= Beginning of Section =

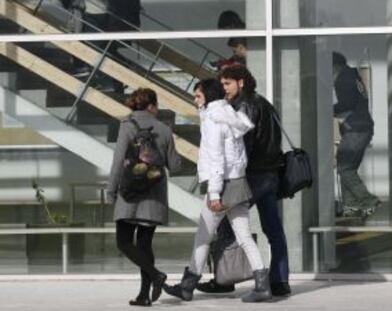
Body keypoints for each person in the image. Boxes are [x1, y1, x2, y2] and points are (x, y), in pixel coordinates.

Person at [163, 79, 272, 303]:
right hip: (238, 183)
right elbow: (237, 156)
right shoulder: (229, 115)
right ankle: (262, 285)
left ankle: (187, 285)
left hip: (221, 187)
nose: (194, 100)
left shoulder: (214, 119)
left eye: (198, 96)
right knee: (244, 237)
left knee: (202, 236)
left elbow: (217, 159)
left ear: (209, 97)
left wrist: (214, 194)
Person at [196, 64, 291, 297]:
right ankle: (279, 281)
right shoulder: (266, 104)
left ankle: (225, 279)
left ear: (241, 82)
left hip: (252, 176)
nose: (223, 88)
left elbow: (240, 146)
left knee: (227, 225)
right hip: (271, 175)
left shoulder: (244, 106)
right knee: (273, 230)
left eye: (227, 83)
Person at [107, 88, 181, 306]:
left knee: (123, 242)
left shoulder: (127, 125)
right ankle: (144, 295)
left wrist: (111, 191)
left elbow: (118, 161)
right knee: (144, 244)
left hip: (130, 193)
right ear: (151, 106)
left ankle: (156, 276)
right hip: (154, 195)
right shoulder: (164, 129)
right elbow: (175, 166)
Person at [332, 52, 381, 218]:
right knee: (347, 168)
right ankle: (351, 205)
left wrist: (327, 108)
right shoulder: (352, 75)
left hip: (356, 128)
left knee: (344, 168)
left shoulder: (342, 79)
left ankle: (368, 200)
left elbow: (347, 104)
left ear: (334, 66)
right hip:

= End of Section =

(Task to complete) Lines holding "elbow" are the ones to copy; find all of them in the listing.

(Written response)
right elbow: (237, 156)
left elbow: (217, 159)
left elbow: (240, 146)
left elbow: (118, 161)
right elbow: (175, 166)
left elbow: (347, 104)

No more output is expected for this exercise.